Of course. You have only one linear independent vector to span the image, but you need two. The matrix $A'$ of the linear equations in post #3 already had two (row) vectors to span the image. Why don't you expand it with a third row? What does $A' x = 0$ tell you? I mean, reread your own comment.

 

[Zero2Infinity]

Of course. You have only one linear independent vector to span the image, but you need two. The matrix $A'$ of the linear equations in post #3 already had two (row) vectors to span the image. Why don't you expand it with a third row? What does $A' x = 0$ tell you? I mean, reread your own comment.
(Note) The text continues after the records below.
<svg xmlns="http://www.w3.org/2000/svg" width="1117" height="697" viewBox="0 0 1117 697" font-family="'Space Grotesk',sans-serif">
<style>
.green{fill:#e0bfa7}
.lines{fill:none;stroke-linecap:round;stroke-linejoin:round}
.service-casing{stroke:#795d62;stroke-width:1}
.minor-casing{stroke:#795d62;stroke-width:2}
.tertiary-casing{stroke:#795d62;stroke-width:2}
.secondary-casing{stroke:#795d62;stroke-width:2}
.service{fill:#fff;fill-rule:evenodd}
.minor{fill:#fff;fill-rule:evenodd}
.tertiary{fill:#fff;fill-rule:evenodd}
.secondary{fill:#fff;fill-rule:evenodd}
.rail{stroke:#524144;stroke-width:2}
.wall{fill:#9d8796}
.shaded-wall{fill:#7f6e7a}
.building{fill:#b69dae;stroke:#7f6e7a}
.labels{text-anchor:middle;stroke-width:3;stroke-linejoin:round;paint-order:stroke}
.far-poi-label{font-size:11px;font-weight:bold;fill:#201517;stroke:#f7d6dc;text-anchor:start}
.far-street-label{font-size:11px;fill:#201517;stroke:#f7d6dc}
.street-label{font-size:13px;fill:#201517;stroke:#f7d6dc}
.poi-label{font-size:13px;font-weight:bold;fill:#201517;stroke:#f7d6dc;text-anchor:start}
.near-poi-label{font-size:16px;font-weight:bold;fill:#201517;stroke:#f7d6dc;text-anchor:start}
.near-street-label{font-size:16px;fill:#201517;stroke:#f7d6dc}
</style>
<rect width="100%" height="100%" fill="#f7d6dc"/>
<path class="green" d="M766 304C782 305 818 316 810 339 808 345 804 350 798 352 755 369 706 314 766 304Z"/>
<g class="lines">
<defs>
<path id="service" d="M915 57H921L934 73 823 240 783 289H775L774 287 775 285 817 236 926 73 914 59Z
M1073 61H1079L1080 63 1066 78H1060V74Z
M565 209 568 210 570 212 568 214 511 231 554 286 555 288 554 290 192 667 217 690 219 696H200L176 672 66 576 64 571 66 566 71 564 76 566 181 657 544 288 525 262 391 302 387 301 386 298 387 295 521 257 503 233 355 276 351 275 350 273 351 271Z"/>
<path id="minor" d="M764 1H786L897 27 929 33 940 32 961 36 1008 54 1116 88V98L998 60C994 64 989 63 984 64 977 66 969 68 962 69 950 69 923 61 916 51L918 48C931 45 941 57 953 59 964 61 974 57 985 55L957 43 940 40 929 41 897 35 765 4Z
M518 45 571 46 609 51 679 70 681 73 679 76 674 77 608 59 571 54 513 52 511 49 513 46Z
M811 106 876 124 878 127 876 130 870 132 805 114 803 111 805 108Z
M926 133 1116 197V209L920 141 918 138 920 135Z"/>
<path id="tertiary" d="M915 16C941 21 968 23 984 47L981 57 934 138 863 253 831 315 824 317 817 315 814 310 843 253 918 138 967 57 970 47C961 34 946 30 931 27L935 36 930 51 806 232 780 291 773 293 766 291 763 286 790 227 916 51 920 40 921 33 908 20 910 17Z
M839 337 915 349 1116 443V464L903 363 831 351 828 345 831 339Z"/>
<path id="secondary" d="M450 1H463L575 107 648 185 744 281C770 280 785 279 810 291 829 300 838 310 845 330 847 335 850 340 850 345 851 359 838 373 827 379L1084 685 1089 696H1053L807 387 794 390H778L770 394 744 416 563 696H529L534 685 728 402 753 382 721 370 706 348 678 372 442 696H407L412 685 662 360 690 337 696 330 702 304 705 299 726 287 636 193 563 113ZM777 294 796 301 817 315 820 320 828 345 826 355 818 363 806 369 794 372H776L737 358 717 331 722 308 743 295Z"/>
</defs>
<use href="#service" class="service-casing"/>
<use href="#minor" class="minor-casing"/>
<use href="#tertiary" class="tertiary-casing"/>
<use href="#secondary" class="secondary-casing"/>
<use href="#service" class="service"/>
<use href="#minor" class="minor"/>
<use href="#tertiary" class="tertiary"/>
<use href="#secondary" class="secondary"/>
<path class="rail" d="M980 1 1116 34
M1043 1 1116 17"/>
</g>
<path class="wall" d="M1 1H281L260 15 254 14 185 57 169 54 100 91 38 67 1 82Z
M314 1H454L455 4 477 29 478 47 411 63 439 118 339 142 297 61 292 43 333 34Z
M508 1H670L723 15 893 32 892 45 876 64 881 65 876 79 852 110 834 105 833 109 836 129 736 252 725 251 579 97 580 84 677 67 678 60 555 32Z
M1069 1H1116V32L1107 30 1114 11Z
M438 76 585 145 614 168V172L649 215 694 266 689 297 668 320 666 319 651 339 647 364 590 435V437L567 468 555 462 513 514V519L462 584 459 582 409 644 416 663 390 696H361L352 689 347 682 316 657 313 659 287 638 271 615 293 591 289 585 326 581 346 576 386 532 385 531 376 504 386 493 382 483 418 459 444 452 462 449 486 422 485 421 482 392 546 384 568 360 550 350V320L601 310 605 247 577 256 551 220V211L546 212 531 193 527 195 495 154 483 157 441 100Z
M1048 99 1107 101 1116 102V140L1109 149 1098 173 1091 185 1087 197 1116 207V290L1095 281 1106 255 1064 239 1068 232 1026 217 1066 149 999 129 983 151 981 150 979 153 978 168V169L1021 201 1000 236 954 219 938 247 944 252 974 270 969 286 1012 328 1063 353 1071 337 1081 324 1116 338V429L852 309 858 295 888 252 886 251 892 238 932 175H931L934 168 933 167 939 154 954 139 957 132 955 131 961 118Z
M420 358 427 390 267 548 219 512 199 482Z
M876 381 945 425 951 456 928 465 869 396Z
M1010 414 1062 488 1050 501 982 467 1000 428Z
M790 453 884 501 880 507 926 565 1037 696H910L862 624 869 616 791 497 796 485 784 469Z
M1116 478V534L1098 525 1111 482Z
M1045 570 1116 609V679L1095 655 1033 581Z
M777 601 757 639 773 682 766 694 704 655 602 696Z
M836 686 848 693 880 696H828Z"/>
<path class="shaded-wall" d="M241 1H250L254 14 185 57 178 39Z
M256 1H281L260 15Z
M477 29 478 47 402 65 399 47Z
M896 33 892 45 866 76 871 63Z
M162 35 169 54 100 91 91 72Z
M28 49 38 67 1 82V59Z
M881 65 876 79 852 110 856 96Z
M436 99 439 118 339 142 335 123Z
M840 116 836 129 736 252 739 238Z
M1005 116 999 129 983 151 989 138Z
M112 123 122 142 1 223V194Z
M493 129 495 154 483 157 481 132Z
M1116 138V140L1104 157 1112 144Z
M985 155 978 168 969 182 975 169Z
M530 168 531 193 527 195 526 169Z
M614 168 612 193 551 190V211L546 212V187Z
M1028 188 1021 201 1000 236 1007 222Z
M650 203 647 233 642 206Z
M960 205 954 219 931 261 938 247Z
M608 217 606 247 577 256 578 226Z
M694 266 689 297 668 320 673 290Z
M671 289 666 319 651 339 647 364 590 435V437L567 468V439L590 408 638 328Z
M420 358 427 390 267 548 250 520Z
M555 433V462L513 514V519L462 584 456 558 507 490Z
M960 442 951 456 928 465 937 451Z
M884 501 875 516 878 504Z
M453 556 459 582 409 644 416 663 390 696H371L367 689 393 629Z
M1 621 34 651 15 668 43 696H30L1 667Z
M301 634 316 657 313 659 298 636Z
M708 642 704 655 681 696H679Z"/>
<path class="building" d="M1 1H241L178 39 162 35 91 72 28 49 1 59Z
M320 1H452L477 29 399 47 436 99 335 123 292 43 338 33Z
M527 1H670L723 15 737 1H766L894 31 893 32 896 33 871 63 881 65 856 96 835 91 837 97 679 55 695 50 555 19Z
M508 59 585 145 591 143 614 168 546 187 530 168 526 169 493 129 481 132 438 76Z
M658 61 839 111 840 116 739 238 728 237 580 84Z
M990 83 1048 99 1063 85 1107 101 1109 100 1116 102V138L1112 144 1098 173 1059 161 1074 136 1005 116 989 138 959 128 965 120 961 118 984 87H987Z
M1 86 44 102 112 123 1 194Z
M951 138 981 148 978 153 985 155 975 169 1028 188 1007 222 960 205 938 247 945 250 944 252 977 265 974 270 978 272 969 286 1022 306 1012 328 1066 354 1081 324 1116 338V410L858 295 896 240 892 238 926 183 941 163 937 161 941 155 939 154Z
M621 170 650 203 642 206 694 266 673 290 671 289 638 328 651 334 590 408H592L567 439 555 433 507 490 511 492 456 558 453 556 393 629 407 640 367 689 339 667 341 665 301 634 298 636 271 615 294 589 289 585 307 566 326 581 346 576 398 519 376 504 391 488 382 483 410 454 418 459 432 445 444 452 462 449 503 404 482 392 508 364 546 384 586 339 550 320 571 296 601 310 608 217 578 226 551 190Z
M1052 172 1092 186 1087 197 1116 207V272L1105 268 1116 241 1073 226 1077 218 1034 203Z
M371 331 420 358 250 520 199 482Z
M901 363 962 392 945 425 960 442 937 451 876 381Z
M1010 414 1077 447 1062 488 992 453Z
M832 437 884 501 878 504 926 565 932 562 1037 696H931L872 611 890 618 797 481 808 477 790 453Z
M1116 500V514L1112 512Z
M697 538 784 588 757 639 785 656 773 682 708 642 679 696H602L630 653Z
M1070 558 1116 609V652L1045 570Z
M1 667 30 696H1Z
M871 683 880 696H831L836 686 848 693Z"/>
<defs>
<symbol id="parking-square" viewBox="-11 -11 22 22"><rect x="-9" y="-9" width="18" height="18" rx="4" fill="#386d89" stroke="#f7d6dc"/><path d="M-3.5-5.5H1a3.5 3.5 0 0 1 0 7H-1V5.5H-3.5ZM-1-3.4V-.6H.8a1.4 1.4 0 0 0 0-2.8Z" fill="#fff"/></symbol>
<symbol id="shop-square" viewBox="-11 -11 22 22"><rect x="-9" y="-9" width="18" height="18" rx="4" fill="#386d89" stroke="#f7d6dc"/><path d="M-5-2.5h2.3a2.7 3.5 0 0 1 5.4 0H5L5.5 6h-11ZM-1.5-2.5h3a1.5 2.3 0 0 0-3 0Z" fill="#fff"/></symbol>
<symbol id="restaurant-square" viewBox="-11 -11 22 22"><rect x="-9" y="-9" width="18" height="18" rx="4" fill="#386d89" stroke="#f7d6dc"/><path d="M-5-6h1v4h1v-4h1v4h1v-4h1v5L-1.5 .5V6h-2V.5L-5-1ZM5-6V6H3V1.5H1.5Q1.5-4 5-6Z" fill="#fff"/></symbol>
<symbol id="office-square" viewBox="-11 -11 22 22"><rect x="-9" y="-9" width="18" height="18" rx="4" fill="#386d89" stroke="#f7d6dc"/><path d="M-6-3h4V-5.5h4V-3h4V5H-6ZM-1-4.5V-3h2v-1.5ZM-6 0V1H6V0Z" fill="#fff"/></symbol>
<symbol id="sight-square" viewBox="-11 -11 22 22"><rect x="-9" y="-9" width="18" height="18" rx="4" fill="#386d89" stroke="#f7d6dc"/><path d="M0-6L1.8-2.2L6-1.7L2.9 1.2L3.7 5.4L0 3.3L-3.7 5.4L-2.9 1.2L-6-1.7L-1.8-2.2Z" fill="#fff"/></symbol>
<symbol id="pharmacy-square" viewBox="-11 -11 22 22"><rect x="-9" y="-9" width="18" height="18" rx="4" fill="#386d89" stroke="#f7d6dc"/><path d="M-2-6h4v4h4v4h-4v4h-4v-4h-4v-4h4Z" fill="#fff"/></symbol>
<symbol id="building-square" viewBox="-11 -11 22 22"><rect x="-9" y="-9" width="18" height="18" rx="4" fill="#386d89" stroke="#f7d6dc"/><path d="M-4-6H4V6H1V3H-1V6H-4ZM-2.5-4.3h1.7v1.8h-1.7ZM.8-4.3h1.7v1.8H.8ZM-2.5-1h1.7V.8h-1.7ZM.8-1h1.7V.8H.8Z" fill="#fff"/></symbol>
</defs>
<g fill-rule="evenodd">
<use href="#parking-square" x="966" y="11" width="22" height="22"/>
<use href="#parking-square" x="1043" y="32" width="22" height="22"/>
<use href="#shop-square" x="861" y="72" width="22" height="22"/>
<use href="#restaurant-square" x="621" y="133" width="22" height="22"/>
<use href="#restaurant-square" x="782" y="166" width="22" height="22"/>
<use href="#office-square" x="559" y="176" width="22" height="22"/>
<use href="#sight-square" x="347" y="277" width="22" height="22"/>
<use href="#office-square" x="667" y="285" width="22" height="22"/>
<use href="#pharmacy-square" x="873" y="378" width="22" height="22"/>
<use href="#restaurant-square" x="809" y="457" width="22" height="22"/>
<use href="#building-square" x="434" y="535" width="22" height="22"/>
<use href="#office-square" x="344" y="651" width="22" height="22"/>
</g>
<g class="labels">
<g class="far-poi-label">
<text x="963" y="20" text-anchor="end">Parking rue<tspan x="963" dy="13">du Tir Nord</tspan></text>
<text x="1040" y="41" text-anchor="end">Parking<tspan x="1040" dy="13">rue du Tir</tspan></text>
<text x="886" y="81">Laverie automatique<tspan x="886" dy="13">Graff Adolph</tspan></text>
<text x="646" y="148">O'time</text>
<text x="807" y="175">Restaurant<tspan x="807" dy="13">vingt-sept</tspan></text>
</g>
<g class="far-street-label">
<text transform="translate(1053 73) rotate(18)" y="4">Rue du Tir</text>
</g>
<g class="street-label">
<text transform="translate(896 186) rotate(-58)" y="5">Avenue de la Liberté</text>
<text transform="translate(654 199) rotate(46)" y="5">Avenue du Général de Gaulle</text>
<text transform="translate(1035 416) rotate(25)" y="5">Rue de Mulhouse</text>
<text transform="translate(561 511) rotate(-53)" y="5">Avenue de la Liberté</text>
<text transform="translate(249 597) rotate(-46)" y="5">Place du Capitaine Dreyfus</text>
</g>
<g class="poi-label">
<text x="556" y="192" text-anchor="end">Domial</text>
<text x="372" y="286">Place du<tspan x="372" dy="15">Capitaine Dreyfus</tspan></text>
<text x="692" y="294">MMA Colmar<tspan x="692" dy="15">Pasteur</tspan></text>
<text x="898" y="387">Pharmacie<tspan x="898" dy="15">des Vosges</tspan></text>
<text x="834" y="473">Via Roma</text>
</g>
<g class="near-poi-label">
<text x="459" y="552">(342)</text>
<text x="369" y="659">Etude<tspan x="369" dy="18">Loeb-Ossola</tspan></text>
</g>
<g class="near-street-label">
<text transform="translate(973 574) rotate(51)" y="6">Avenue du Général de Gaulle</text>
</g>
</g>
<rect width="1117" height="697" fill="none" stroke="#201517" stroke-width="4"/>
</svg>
First of all, thank you for your patience.
If I add a vector linearly dependent to the other two I get a matrix which kernel is $(4,1,0)$. For example
\begin{equation}
\begin{pmatrix}1&-4&0\\0&0&1\\0&0&2\end{pmatrix}
\end{equation}
Then this is a solution for the exercise? As you might guess I'm not very sure about the conceptual meaning of what I'm doing...

 

[fresh_42]

You get a matrix which kernel is $\{(x,y,z)\,\vert \,(1,-4,0)\cdot \vec{x} = 0 \wedge (0,0,1) \cdot \vec{x} = 0 \}$, i.e. the linear equations you started with. I would have chosen $0$ as the last entry, but $2$ is o.k., too. The first two row vectors are now perpendicular to $(4,1,0)$, which you were looking for in post #1, and also perpendicular to each other. Therefore together they build a nice little basis of orthogonal vectors in $\mathbb{R}^3$: two in the image of $f$ and one in its kernel.

 

[Zero2Infinity]

Thank you again Sir!
Just to be sure: $(1,-4,0),(0,0,1)$ is a orthogonal basis of the $Im(f)$ subspace, $(4,1,0)$ is the basis for the one-dimensional nullspace of $f$ and so, by virtue of the rank-nullity theorem, I have an orthogonal basis of the domain of $f$, i.e. $\mathbb{R}^3$.

 

[fresh_42]

Yes.

 

[pasmith]

Homework Statement

Build the matrix A associated with a linear transformation ƒ:ℝ³→ℝ³ that has the line x-4y=z=0 as its kernel.

Homework Equations

I don't see any relevant equation to be specified here .

The Attempt at a Solution

First of all, I tried to find a basis for the null space by solving the homogeneous linear system:
\begin{equation}
\begin{cases} x-4y=0\\z=0\end{cases} \Leftrightarrow \begin{cases} x=4y\\z=0\end{cases}
\end{equation}
The solutions are thus of the kind (4y,y,0)=y(4,1,0). A basis is hence given by the single vector (4,1,0).
Due to the rank-nullity theorem I know that dim(Im) = dim(ℝ³)-dim(ker(f))=3-1=2. Then, I need two more vectors in order to obtain a basis of ℝ³ that is composed by (4,1,0).
If I chose two vector such as that the matrix of the coordinates has the wanted kernel, I've concluded. My problem is that I don't see how to consciously pick them.
Can anyone help me? Thank you very much!

You don't need to.

A linear transformation which does the trick is \mathbf{x} \mapsto \mathbf{x} \times (4, 1, 0)^{T}. This can be written as \mathbf{x} \mapsto A\mathbf{x} for some matrix A.